Here’s what I said in a letter published on the Baltimore Sun editorial page years ago:
“If a restaurant ad said, ‘Bring your gluttonous self to ravage our food,’ would you think they respected you as a customer? What if a theater advertised, ‘come with your silly friends to see our flick”? … The Maryland Science Center’s dinosaur exhibit is advertising with a campaign that says, ‘Bring your little monster to see ours.’ My 5-year-old has seen this ad during cartoon programs and thinks it means to take his toy dinosaurs with him to the Science Center. Poor kid doesn’t know he’s being insulted…”
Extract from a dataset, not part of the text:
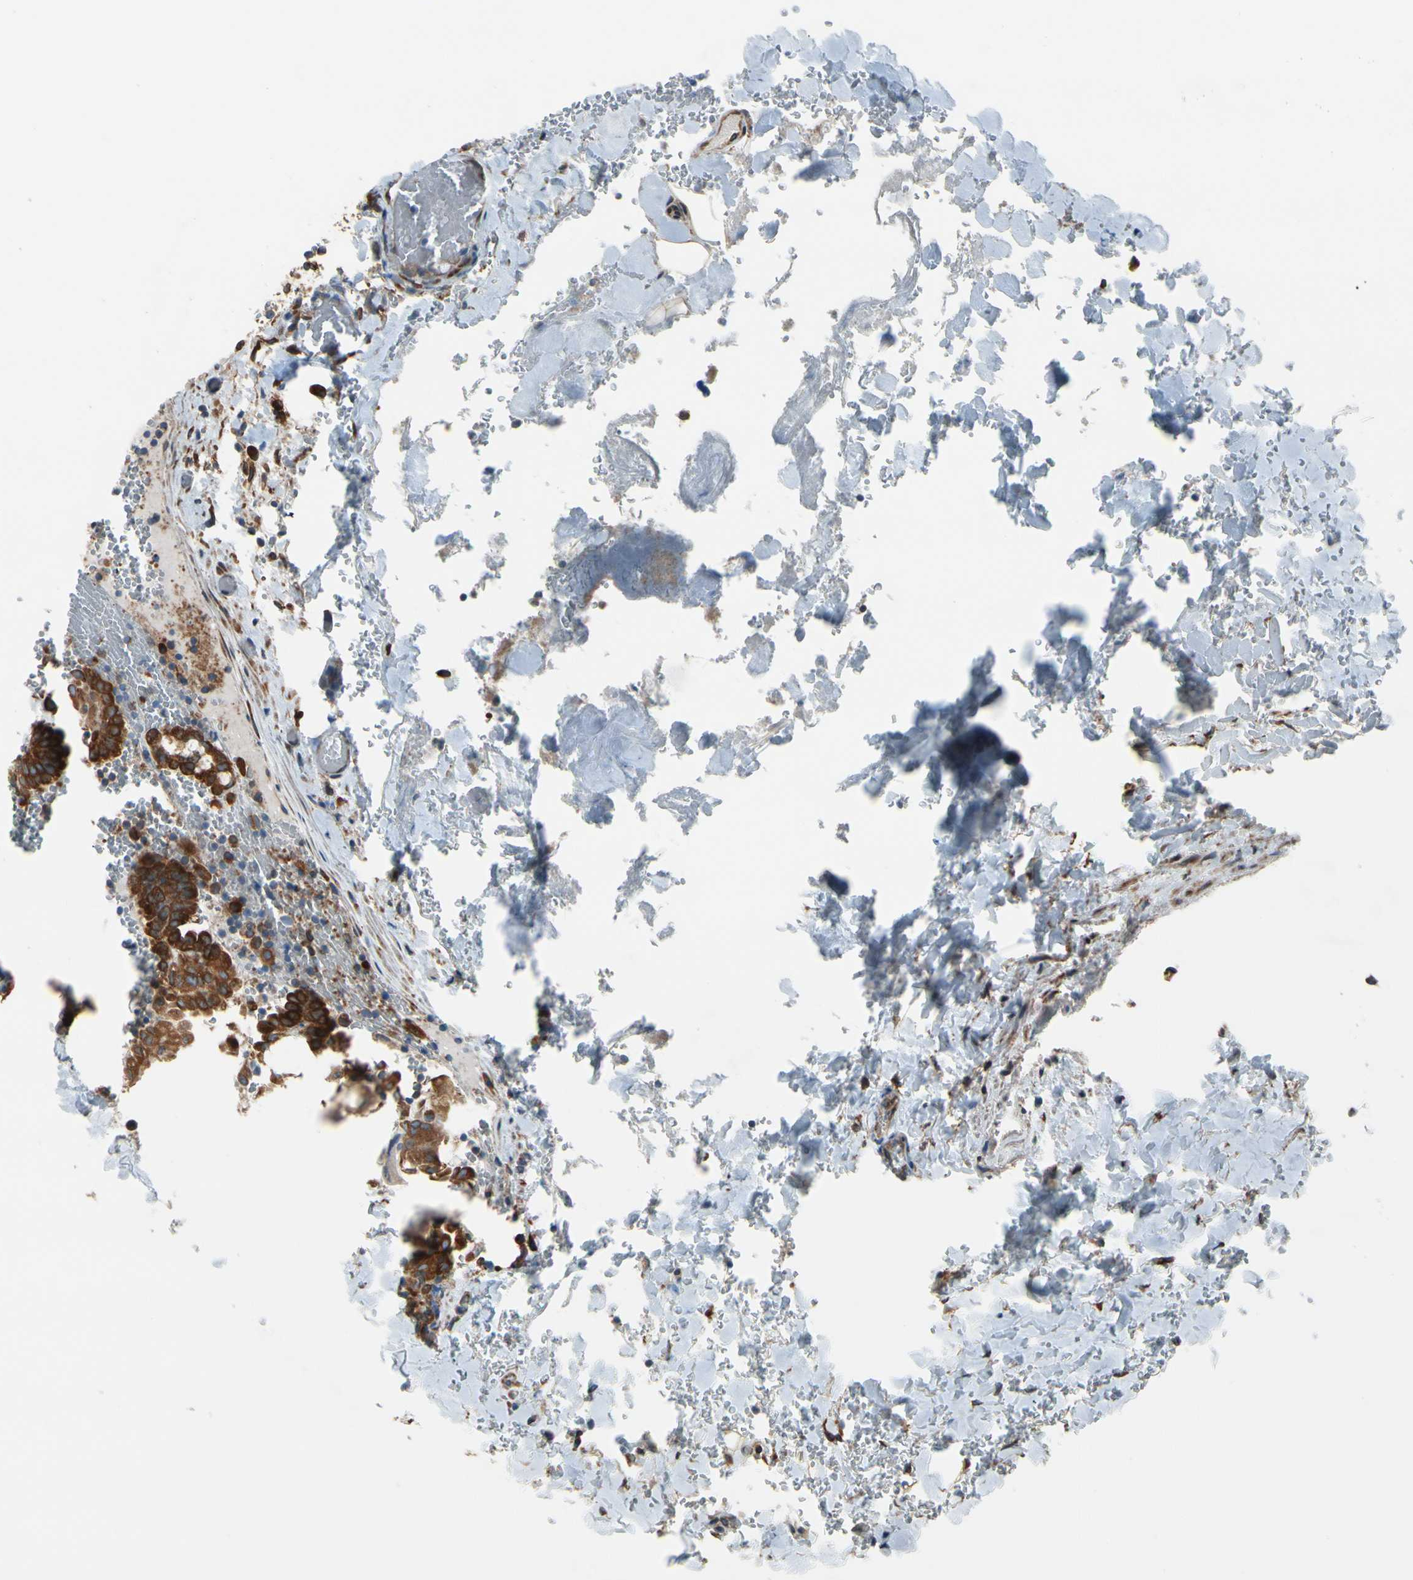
{"staining": {"intensity": "strong", "quantity": ">75%", "location": "cytoplasmic/membranous"}, "tissue": "thyroid cancer", "cell_type": "Tumor cells", "image_type": "cancer", "snomed": [{"axis": "morphology", "description": "Normal tissue, NOS"}, {"axis": "morphology", "description": "Papillary adenocarcinoma, NOS"}, {"axis": "topography", "description": "Thyroid gland"}], "caption": "Immunohistochemistry (IHC) staining of thyroid cancer, which shows high levels of strong cytoplasmic/membranous expression in approximately >75% of tumor cells indicating strong cytoplasmic/membranous protein positivity. The staining was performed using DAB (3,3'-diaminobenzidine) (brown) for protein detection and nuclei were counterstained in hematoxylin (blue).", "gene": "CLCC1", "patient": {"sex": "female", "age": 30}}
Sheesh, what a crank I was! … Or was I?
At that time, I was on a content design team for a children’s educational TV series that also included members from the National Science Teachers Association, the National Science Foundation, professors of child development and a former school principal in inner-city Baltimore: One of these seasoned pros insisted it was disrespectful to refer to children as “kids” and policed our usage. I took that message to heart.
Plus I’d just earned a master’s degree in media which had been steeped me in broadcast laws and regulation. I knew this once was a country where citizens were aware that airwaves were public property and thought it unethical to target ads at children (as other nations still do). But the fight for non-commercial US media began losing — when networks began in the 1920s, when TV began in the 1950s, when PBS began in 1969 — and the white flag was raised after cable took off which, by the way, was supposed to be ad-free since we paid for subscriptions (LOL).
Generations of lawmakers have deemed commercial broadcasting “natural” and think “serving the public interest” isn’t serving the interests of the public but rather giving us whatever national corporations for are willing to pay for.
Which has led us to the media mess we’re in, with its weaponized internet messages funded by who-knows-who.
When I typed my letter and mailed it via USPS, our TV only received a few broadcast channels and fuzzy or no reception for PBS. Now with unfettered messages bombarding young people, I feel for parents who want their children to be treated respectfully.
Can our media become more degraded than it is now? Stay tuned.
Great point, David. Unfortunately people don’t see this as anything more than a personal annoyance. They often say things like, “oh, I just turn down the volume or switch the channel.” The citizenry pretty much gave up trying to protect our ownership of the electromagnetic spectrum. Not only that, what about our investment in the telephone infrastructure that cable companies used for free as they built their “service” which is now a monopoly everywhere? They’ve even lobbied for restrictions on cities that have created public broadband to allow free cable access to all.